** Short problem A **
In the Brexit lecture story, copy the part that begins at the words "19 July 2017" and stops after the words "in blood diamonds.".

** Source document **
An inside look at Brexit

19 July 2017 | Story Yusuf Omar.

Want to hear about Brexit and Trump from a former British MP? Come to the Vice-Chancellor’s Open Lecture on Monday, 24 July 2017, for an insider’s view of recent developments in world politics.

The Right Honourable Lord Peter Hain’s CV is both imposing and inspiring.

The Labour MP for Neath between 1991 and 2015 was a senior minister for 12 years in Tony Blair and Gordon Brown’s governments, where he served as Secretary of State for Wales, Northern Ireland, and Work and Pensions; and as the Leader of the House of Commons. He was also Europe Minister, Foreign Minister and Energy Minister. He chaired the UN Security Council and negotiated international treaties curbing nuclear proliferation and banning the conflict-inducing trade in blood diamonds.

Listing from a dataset

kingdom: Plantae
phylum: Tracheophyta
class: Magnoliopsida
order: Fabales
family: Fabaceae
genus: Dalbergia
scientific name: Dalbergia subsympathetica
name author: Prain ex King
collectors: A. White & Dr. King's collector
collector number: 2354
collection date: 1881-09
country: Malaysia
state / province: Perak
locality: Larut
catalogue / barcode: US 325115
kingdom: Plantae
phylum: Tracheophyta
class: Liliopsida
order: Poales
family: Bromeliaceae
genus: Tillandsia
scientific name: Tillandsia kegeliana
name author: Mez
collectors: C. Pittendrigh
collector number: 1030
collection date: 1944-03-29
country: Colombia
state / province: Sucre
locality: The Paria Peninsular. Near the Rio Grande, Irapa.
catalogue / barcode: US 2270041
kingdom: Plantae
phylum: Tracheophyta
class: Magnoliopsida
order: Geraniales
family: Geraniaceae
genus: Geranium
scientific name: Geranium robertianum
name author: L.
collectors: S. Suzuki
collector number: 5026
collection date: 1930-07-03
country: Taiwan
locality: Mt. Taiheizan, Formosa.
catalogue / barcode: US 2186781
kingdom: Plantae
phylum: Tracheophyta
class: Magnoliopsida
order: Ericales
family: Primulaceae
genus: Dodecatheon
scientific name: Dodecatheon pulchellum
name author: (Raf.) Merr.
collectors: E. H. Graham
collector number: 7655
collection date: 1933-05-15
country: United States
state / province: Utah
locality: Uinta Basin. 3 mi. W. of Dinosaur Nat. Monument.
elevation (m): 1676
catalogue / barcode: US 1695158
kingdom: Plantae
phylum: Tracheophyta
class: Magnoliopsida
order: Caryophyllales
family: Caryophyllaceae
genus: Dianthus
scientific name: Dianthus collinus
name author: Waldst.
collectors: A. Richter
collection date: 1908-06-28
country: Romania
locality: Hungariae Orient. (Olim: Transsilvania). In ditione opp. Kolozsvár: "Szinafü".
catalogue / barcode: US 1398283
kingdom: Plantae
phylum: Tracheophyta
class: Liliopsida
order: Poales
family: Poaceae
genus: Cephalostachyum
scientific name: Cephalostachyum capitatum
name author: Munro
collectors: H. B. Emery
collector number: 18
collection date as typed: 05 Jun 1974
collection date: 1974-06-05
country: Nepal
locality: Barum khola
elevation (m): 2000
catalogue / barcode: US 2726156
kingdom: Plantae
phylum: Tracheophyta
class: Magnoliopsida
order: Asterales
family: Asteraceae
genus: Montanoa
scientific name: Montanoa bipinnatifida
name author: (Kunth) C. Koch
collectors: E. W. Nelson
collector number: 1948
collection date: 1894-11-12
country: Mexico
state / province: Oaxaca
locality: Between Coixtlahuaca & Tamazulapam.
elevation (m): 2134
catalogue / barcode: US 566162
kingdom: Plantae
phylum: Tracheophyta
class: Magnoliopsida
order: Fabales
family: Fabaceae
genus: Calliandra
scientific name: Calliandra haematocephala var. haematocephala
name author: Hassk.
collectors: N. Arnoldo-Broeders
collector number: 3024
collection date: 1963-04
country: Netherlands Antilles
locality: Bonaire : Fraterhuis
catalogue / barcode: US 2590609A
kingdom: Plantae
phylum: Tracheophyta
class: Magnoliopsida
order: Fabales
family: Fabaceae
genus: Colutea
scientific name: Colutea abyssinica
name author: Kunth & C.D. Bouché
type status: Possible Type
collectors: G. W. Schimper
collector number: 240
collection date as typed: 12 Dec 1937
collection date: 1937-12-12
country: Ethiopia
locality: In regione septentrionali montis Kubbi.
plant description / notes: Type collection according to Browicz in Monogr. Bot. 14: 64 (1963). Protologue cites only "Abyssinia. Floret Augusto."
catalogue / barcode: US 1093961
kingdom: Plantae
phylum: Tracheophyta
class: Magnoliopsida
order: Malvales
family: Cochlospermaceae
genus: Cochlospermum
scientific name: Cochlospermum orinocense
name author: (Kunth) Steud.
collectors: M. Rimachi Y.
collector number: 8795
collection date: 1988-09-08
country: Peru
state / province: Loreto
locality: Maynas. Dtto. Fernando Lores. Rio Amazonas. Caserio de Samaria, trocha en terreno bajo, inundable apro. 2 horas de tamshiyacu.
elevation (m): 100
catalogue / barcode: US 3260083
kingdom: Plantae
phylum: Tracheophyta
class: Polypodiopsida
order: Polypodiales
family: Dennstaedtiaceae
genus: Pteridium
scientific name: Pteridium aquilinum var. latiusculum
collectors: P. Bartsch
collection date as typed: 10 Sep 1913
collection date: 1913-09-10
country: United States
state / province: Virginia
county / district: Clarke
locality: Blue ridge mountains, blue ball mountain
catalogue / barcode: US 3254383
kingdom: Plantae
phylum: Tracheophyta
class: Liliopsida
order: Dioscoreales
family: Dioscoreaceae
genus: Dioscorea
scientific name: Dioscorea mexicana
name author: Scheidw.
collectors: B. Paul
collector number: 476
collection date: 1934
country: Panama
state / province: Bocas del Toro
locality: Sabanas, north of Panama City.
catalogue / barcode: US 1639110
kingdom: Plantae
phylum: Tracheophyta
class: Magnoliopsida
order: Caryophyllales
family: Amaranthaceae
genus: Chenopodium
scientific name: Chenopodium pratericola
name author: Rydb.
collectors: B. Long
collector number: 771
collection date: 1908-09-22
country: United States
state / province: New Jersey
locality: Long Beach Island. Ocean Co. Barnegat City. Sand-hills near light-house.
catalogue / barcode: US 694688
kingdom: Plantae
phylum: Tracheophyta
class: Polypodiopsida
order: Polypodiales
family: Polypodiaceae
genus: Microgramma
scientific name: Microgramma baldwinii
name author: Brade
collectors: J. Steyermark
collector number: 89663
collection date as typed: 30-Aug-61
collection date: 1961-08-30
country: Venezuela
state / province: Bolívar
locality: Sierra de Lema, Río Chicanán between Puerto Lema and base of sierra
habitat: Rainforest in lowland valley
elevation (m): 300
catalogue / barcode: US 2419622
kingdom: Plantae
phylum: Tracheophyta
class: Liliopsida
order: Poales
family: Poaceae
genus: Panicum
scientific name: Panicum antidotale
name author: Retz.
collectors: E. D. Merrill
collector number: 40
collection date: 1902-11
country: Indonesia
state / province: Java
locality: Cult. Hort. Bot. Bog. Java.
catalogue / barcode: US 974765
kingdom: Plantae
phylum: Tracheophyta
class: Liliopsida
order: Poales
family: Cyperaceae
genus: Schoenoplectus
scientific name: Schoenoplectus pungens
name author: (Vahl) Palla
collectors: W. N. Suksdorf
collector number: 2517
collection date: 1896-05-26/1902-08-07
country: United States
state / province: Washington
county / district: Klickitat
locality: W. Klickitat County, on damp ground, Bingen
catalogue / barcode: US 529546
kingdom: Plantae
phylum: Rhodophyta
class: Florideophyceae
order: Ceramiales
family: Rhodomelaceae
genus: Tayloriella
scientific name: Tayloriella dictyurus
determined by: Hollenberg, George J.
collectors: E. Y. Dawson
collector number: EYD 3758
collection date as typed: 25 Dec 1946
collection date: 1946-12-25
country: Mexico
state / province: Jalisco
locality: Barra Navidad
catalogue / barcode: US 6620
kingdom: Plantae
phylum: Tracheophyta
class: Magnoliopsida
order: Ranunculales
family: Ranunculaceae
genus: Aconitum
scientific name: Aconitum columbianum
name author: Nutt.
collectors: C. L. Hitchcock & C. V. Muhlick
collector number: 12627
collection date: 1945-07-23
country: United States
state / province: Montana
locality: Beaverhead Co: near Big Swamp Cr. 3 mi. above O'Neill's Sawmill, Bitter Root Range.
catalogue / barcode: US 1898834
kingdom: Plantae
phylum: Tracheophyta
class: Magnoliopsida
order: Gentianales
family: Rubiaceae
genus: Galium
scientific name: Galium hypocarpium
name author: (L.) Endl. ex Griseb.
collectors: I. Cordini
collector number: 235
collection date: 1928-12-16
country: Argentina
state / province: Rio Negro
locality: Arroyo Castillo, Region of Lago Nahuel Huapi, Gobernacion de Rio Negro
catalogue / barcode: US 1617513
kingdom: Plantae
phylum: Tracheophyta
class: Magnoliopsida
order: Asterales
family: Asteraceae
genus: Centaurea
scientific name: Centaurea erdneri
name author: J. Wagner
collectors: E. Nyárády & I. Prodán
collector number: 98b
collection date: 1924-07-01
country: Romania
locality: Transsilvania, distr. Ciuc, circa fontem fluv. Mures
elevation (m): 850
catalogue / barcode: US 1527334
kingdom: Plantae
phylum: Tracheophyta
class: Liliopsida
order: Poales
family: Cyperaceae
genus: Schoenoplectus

** Short problem B **
Write out the listing word for word, from its first line through the line that contains "state / province: Sucre". Include both of those lines.

** Exercise output A **
19 July 2017 | Story Yusuf Omar.

Want to hear about Brexit and Trump from a former British MP? Come to the Vice-Chancellor’s Open Lecture on Monday, 24 July 2017, for an insider’s view of recent developments in world politics.

The Right Honourable Lord Peter Hain’s CV is both imposing and inspiring.

The Labour MP for Neath between 1991 and 2015 was a senior minister for 12 years in Tony Blair and Gordon Brown’s governments, where he served as Secretary of State for Wales, Northern Ireland, and Work and Pensions; and as the Leader of the House of Commons. He was also Europe Minister, Foreign Minister and Energy Minister. He chaired the UN Security Council and negotiated international treaties curbing nuclear proliferation and banning the conflict-inducing trade in blood diamonds.

** Exercise output B **
kingdom: Plantae
phylum: Tracheophyta
class: Magnoliopsida
order: Fabales
family: Fabaceae
genus: Dalbergia
scientific name: Dalbergia subsympathetica
name author: Prain ex King
collectors: A. White & Dr. King's collector
collector number: 2354
collection date: 1881-09
country: Malaysia
state / province: Perak
locality: Larut
catalogue / barcode: US 325115
kingdom: Plantae
phylum: Tracheophyta
class: Liliopsida
order: Poales
family: Bromeliaceae
genus: Tillandsia
scientific name: Tillandsia kegeliana
name author: Mez
collectors: C. Pittendrigh
collector number: 1030
collection date: 1944-03-29
country: Colombia
state / province: Sucre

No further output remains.